Symbiotic relationship: definition of the term

A symbiotic relationship is the coexistence of two people and the resulting dependence on each other. There is nothing dangerous in a healthy relationship – but when dependence goes to such an extent that one cannot exist without the other, it becomes dangerous.

Two people merge into one in a partnership, nothing remains for two people, there is only one “we”. In most cases, contact with friends and family is cut off. The partner is the center of life A toxic, interdependent relationship develops in which the partner’s special needs are subordinated.

The risk of a symbiotic relationship

  • Entering into a symbiotic relationship You will give up everything for the other person in the long run. Your goals in life, desires, thoughts, and interests gradually fade into the background. The autonomy and independence we worked so hard for in life no longer play a role.
  • Should the other person disappear from our lives, Suddenly we find ourselves without friends, self-worth, or personality in front of our ego.

How does a symbiotic relationship develop?

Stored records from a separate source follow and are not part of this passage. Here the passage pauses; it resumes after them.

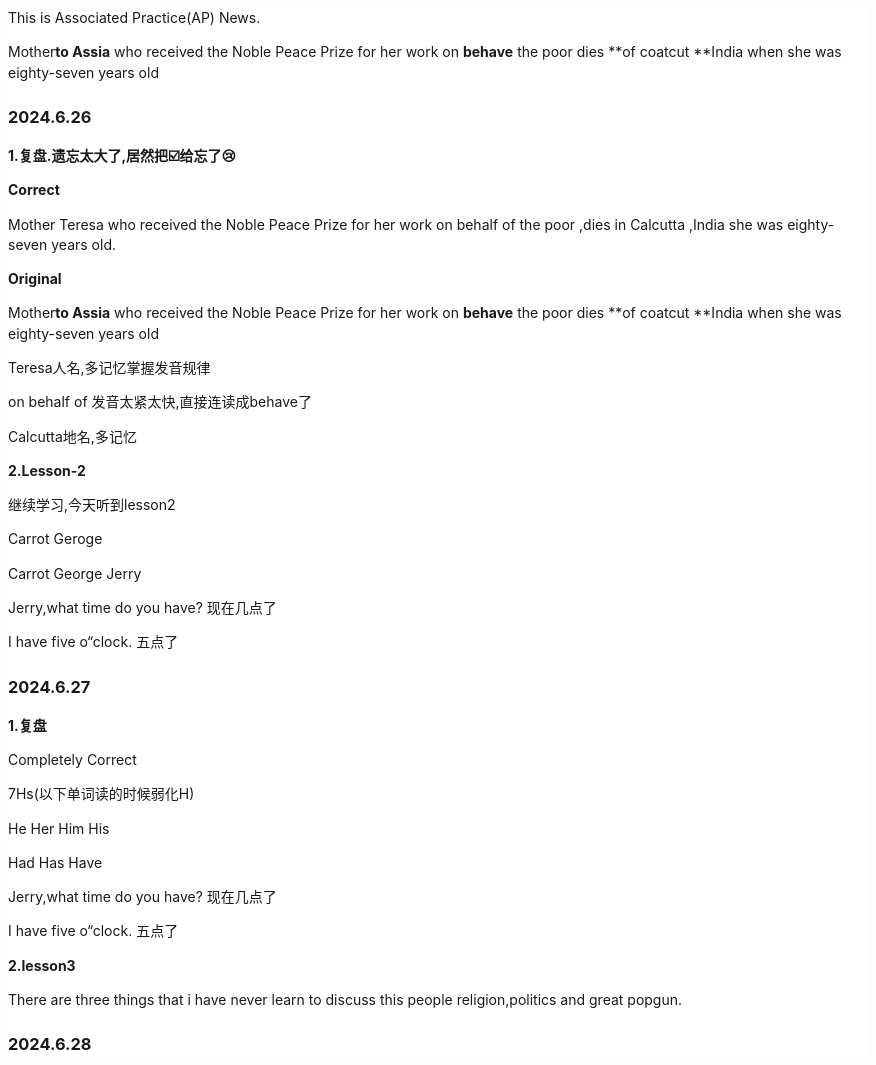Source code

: This is Associated Practice(AP) News.

Mother**to Assia**  who received the Noble Peace Prize for her work on **behave** the poor dies **of coatcut **India when she was eighty-seven years old

 

### 2024.6.26

**1.复盘.遗忘太大了,居然把☑️给忘了😢**

**Correct**

Mother Teresa who received the Noble Peace Prize for her work on behalf of the poor ,dies in Calcutta ,India she was eighty-seven years old.

**Original**

Mother**to Assia**  who received the Noble Peace Prize for her work on **behave** the poor dies **of coatcut **India when she was eighty-seven years old



Teresa人名,多记忆掌握发音规律

on behalf of 发音太紧太快,直接连读成behave了

Calcutta地名,多记忆

**2.Lesson-2**

继续学习,今天听到lesson2

Carrot Geroge

Carrot George Jerry

Jerry,what time do you have? 现在几点了

I have five o“clock. 五点了

### 2024.6.27

**1.复盘**

Completely Correct

7Hs(以下单词读的时候弱化H)

He Her Him His

Had Has Have

Jerry,what time do you have? 现在几点了

I have five o“clock. 五点了

**2.lesson3**

There are three things that i have never learn to discuss this people religion,politics and great popgun.



### 2024.6.28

In most cases, a symbiotic relationship arises from the initial orgasm. We have new love in monogamy, wear rose-colored glasses and focus obsessively on our peers. We want to spend as much time with the person as possible, and space and time seem to take on a new dimension. After a few weeks, couples find their way out of this intense time in a healthy way, return to daily life and devote themselves to everyday life again.

In a symbiotic relationship, neither spouses nor one person can find their way out of this temporary phase of separation. Dependency develops, without which the other person cannot exist. This behavior is often due to low self-esteem. Self-esteem issues seem to vanish into thin air through a symbiotic relationship.

This indicates a symbiotic relationship

Wondering if you live in a symbiotic relationship? The following signs indicate this:

  • You have little or no contact with friends or family
  • You are always together and rarely apart
  • You don’t (anymore) do your own hobbies
  • You only talk to each other in the form of “we”
  • If so, you two are just friends together
  • You always have the same opinion

This is how you solve a symbiotic relationship

If you want to free yourself from a symbiotic relationship, this usually does not work without professional help. Without therapeutic advice, you will find it difficult to break out of the symbiotic relationship behavioral patterns, Because these are usually very advanced or built on psychological problems. But that shouldn’t stop you from trying.

Getting your independence back doesn’t mean giving up your love or thinking about breaking up. You can have different hobbies, like different music and go on vacation separately and still love each other In a healthy and personal way. Because each person’s independence in a relationship allows it to thrive – and it can also save a marriage.

Symbiotic relationships between parent and child

Symbiotic relationships do not arise solely from love relationships between two or more people. Parents can also enter into a symbiotic relationship with their child where the child cannot develop personally. A mother cannot stand her child’s independence, and an anxious child can have problems with isolation. Both people can quickly fall into a symbiotic relationship.

Symptoms of the symbiotic relationship between parent (usually mother) and child:

  • The child is given permanent protection
  • Unpleasant activities are removed
  • Family constellation spends a lot of time together
  • The child does not develop his own hobbies
  • There is no circle of friends

Also in this case the search for a curative treatment is important, To ensure that all individuals have their own space for personal development and development.

One can separate from a symbiotic relationship as a partner, partner, mother or father, but in order to do so, it must be recognized, defined, and resolved. Everyone has the right to live their life according to their own ideas. If you are in a symbiotic relationship, talk to friends about your condition and how you are feeling, and seek psychological support together. Your family can also support you.

You may also be interested in these types of relationships: open relationship, relationship interdependence, soulmate love, broken relationship, true love, promiscuity and platonic love.